━━━ PAGE ━━━

Plutôt que de vous imposer une claironnante biographie, qui
finalement vous renseignera peu sur les raisons que j'ai de
m'occuper de l'aumônerie et entre autres de commettre cet
article, j'aimerais vous présenter un
texte de Saint Augustin. Voilà qui est puissamment original, me
direz-vous ! Mais l'extrait me tient particulièrement à coeur, et il
m'aidera peut-être à comprendre un peu mieux le rapport de témoignage que les chrétiens
doivent entretenir avec les autres, je veux parler des incroyants et
autres religions. Et je serais ravi si cela pouvait entraîner quelques
discussions impromptues, ici ou ailleurs, maintenant ou plus tard,
avec certains d'entre vous...
Cet extrait du livre IX des Confessions cristallise bien, dans son
piétinement à la fois agacé et agaçant, la difficulté de penser un
témoignage qui serait, plus que religieux au sens générique,
proprement chrétien. (Ami lecteur, attention : je ne garantis pas que
cette réflexion aboutisse, mais nous ne sommes pas là, je crois, pour
asséner des vérités, mais plutôt pour discerner les authentiques
problèmes posés à des chrétiens bardés d'inquiétudes, dont je
suis).
Mais voyons plutôt :
Augustin vient de se débarrasser de sa chaire milanaise pour embrasser
sa vocation, entretenant dès lors sa toute nouvelle flamme religieuse
par une lecture assidue des Psaumes dans le cadre enchanteur de
Cassiciacum. Or voici ce qu'il dit du quatrième de ces «chants si
prompts à rabattre l'esprit d'orgueil» :
«J'aurais voulu, dans mon ardeur, les réciter à la terre entière, si cela eût été possible, pour humilier la présomption du genre humain !(...) J'aurais voulu les voir là (les Manichéens, les païens), quelque part, auprès de moi à mon insu, et qu'ils observassent mes traits, qu'ils entendissent mes accents, tandis que je lisais le Psaume Quatrième, et qu'ils comprissent ce que ce psaume faisait en moi (...)»

━━━ MATÉRIEL FOURNI ━━━

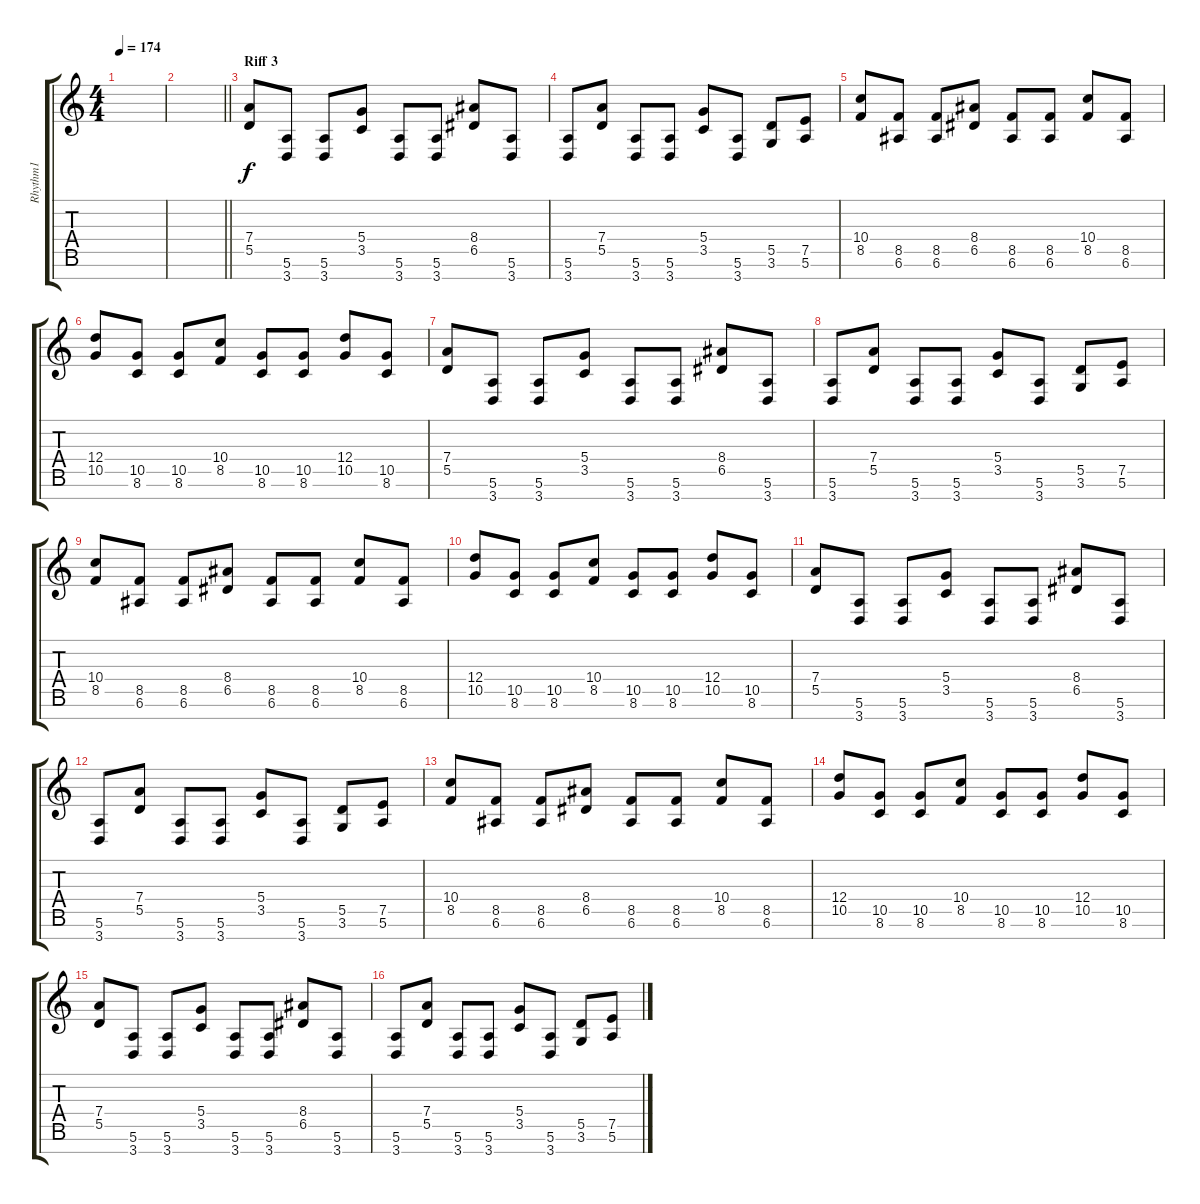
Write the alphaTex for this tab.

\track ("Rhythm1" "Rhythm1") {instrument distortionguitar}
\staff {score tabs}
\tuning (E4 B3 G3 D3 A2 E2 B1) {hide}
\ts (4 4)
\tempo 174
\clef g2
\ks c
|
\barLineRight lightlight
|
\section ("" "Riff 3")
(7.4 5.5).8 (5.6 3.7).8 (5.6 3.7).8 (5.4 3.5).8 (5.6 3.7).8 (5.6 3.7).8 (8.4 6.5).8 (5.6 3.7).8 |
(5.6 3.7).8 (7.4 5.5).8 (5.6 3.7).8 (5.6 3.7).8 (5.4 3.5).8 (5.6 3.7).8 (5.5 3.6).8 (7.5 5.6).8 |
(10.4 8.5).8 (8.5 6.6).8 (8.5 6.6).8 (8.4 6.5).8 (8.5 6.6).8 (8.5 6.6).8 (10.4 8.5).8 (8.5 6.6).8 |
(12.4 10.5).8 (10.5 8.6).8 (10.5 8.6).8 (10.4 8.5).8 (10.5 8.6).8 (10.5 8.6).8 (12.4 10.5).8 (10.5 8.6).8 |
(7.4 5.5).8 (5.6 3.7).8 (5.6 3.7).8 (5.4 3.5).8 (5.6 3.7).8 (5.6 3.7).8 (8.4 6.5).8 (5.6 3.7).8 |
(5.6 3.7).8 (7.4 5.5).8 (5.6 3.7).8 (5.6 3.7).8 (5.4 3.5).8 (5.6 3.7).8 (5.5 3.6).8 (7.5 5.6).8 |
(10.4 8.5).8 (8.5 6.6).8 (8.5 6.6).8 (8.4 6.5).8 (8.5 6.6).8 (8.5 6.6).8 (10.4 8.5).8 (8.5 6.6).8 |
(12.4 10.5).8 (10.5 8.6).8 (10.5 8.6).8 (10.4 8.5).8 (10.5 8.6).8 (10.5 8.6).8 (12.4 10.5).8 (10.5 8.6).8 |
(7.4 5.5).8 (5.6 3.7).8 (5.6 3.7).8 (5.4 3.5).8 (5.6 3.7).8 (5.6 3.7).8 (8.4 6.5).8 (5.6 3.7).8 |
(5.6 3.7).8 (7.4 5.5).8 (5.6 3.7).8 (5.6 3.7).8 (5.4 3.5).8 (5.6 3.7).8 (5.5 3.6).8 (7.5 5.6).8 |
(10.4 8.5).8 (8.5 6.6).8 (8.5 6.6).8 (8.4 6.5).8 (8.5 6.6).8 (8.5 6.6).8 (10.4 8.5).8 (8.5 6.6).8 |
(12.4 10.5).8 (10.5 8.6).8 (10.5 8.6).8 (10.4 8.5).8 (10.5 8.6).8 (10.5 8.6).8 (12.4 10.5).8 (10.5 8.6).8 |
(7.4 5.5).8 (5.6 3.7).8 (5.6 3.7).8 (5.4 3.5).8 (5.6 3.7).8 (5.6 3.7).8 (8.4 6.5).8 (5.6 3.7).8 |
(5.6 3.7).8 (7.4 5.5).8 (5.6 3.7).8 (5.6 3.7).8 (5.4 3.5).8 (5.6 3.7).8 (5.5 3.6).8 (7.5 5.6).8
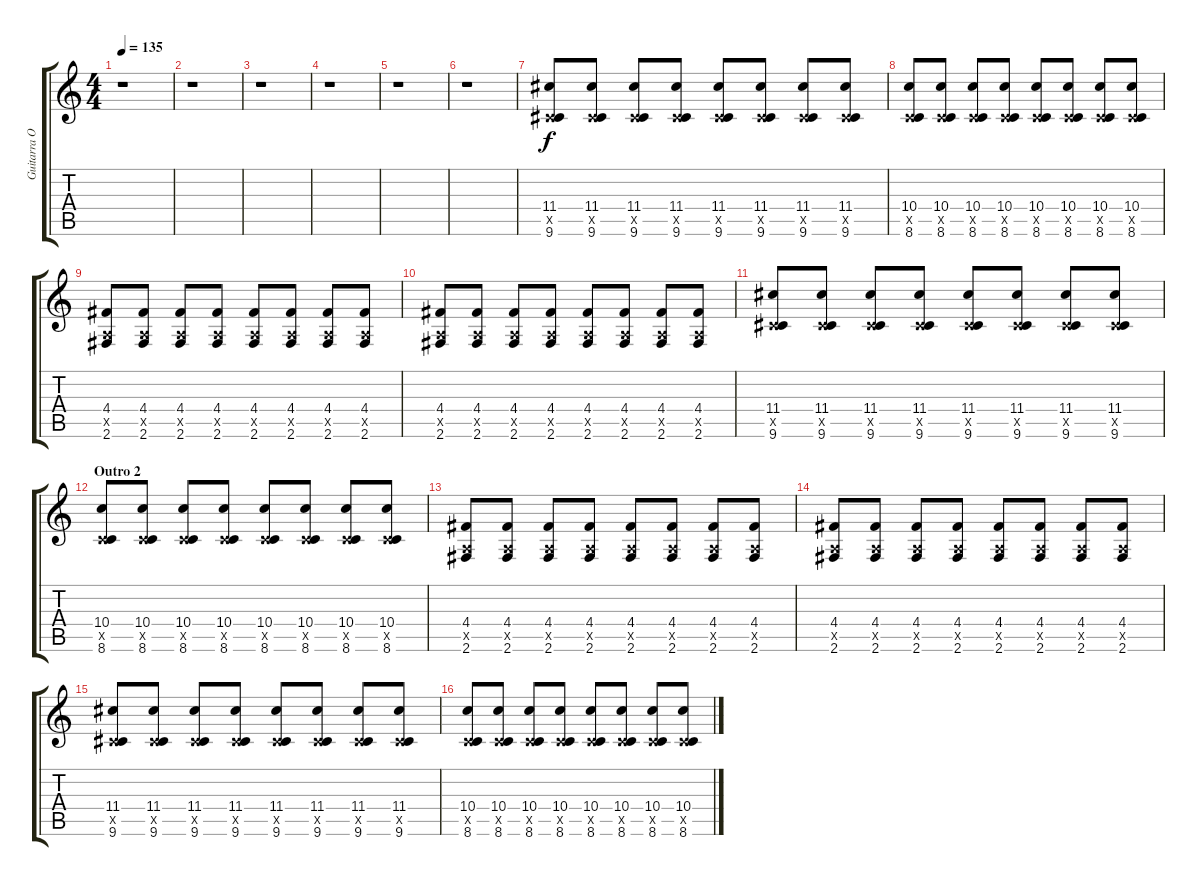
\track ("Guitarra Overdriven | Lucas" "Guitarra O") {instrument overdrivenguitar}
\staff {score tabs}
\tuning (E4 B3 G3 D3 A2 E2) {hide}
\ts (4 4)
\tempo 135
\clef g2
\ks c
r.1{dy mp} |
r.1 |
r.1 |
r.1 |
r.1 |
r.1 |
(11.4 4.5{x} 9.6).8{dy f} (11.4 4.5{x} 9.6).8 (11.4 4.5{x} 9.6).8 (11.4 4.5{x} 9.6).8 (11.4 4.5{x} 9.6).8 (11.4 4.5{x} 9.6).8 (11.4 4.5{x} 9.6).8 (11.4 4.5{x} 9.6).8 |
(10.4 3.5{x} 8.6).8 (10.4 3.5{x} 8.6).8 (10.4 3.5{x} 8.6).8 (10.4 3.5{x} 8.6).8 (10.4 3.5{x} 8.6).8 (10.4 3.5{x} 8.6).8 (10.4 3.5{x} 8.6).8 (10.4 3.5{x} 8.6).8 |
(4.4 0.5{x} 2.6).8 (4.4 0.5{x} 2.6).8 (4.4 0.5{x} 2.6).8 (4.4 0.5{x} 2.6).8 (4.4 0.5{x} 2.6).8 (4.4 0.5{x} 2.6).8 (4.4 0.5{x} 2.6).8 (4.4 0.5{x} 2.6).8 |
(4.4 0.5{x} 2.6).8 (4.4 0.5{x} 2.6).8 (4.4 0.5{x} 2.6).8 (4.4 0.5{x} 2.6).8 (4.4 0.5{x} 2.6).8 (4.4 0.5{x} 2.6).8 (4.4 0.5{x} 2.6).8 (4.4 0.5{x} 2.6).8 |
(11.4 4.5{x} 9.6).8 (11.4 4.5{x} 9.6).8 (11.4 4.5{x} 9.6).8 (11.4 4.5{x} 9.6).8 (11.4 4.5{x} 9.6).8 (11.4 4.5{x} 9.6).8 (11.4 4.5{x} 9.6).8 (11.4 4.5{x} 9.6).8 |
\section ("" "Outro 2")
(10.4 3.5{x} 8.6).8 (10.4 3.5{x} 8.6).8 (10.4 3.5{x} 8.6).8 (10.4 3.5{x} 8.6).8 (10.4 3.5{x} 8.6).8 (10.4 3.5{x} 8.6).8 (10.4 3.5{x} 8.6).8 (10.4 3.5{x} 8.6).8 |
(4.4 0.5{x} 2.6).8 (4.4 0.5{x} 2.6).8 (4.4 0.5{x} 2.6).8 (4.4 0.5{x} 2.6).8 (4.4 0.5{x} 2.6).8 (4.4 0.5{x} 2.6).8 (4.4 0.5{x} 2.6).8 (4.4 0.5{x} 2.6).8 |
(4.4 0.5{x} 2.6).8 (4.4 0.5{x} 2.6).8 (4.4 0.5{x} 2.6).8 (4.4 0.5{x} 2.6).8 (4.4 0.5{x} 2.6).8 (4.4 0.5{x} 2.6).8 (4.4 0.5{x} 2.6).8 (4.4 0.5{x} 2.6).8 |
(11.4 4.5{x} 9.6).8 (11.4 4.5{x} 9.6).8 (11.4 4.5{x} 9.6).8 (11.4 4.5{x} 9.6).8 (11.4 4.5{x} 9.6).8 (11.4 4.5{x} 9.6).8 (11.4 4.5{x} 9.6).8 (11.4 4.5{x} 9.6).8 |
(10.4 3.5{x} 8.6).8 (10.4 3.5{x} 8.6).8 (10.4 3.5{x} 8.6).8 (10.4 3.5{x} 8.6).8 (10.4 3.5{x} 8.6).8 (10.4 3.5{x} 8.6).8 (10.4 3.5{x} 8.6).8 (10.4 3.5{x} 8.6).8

━━━

**TRAVAIL À FAIRE**
Selon la page, de quel livre des Confessions l'extrait de Saint Augustin est-il tiré ? Appuyez-vous uniquement sur la page.

**RÉPONSE**
Du livre IX.